To answer the question directly: Not in the near future. As we’ve established, CBDCs are only starting to emerge worldwide.
It’s true that Sweden plans to become a cashless society by March of 2023 or sooner. In fact, as of 2020 only 9% of its population used physical money. But it’s highly unlikely that this dramatic change in consumer spending habits will happen globally.
The issue in part is that not all people have access to technology. For instance, the global internet penetration rate is currently 59%, and as of the end of 2019, 51% of people couldn’t use the mobile internet due to lack of coverage, affordability, or digital skills, according to GSMA.
And of course, some people simply can’t break the cash habit. Though cash usage dropped from 2017 to 2020, 73% of Europeans still were using it for pocket money, according to ING research. 40% of the respondents explained it’s quicker to pay with cash for things like taxis, public transport and lunch.

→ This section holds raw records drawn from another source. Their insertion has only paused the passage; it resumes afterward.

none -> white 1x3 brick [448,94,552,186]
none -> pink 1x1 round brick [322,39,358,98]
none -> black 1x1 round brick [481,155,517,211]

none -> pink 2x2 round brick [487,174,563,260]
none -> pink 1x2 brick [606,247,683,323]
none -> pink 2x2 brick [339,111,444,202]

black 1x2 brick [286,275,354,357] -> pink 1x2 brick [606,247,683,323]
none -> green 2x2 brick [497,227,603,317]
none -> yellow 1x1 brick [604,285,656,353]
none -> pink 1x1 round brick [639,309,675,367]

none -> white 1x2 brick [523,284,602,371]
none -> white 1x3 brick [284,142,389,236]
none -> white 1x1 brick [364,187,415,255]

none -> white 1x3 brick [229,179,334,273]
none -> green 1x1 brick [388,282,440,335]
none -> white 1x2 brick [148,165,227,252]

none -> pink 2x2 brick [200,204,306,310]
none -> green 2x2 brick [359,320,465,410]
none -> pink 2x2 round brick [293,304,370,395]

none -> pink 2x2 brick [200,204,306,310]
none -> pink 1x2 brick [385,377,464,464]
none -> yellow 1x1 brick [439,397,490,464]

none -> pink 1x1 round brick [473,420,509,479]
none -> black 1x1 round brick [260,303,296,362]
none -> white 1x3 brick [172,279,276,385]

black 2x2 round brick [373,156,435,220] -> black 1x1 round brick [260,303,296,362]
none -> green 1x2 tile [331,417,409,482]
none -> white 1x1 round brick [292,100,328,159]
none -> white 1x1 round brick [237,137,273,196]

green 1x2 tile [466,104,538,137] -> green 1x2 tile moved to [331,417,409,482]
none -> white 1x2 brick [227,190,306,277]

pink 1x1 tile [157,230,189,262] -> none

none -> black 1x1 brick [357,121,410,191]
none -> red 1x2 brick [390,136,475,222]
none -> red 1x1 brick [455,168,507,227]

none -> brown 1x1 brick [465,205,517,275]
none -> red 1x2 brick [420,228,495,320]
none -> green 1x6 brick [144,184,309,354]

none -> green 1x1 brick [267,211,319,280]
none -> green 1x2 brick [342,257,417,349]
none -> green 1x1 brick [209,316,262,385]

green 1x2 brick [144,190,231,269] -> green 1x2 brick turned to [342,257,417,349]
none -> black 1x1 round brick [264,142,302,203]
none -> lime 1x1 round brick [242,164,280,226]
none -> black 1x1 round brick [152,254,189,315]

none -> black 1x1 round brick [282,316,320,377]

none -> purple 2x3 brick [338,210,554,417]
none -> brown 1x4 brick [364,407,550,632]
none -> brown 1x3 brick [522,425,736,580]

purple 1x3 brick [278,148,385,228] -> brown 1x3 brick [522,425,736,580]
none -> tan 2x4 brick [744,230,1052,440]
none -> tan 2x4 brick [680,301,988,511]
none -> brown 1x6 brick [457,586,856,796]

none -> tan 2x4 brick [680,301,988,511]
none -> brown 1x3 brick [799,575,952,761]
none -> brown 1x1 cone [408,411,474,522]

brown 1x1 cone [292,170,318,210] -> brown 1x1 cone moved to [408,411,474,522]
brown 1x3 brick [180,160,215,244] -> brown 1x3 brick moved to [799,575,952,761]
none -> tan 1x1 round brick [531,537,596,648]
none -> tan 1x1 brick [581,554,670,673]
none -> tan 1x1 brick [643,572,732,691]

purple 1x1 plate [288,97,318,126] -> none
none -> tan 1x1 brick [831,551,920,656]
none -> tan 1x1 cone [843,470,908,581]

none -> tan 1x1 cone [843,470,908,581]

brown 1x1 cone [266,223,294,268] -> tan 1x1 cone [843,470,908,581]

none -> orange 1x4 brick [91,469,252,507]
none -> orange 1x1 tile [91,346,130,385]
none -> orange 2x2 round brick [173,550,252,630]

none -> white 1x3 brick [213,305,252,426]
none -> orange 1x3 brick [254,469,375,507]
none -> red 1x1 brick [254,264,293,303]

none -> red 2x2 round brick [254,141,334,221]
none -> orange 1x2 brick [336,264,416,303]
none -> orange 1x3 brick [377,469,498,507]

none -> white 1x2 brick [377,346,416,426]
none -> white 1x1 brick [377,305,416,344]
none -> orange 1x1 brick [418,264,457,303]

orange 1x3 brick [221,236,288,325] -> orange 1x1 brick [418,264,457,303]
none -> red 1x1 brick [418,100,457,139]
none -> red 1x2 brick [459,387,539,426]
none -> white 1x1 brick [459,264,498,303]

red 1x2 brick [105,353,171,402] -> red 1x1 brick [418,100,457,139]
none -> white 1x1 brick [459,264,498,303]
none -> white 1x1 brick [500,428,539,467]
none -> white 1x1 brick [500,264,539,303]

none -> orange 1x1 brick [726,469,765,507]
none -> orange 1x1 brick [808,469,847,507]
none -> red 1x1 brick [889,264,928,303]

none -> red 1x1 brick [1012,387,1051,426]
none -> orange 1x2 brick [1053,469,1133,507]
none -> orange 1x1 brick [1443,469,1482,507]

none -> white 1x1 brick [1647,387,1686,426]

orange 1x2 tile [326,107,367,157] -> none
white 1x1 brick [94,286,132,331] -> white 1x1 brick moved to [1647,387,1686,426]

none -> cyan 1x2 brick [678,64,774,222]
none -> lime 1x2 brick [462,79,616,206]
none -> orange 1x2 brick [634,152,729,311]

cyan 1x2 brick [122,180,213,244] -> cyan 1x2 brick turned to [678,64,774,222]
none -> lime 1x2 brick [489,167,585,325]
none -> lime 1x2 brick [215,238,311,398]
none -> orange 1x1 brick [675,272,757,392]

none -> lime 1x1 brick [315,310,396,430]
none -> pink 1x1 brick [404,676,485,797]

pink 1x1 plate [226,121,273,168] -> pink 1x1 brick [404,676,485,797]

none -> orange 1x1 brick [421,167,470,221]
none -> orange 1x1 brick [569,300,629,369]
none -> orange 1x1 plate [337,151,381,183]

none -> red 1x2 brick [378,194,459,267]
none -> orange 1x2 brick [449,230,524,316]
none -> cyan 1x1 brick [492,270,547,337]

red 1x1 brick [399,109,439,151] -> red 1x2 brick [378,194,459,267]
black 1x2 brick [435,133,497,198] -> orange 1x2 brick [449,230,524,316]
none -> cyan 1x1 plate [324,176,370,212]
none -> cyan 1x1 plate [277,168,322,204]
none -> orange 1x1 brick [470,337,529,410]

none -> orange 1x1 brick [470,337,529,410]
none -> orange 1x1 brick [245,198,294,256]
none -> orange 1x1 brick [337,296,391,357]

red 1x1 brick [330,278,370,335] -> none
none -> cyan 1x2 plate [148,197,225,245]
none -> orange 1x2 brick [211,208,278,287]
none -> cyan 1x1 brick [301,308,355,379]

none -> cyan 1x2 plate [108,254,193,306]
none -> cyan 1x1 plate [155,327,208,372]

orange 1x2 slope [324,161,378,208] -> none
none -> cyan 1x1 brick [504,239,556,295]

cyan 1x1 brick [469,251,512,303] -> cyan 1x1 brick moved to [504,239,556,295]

When asked whether they wanted cash to disappear, only 11% strongly agreed, while 29% disagreed completely. Also, there are still small shops that only accept physical money. And, of course, cash is very prevalent in crimes, as it is easier to steal and harder to track.
Still, cash usage will likely continue decreasing with changing generations, but when it will disappear globally — if ever — is hard to say.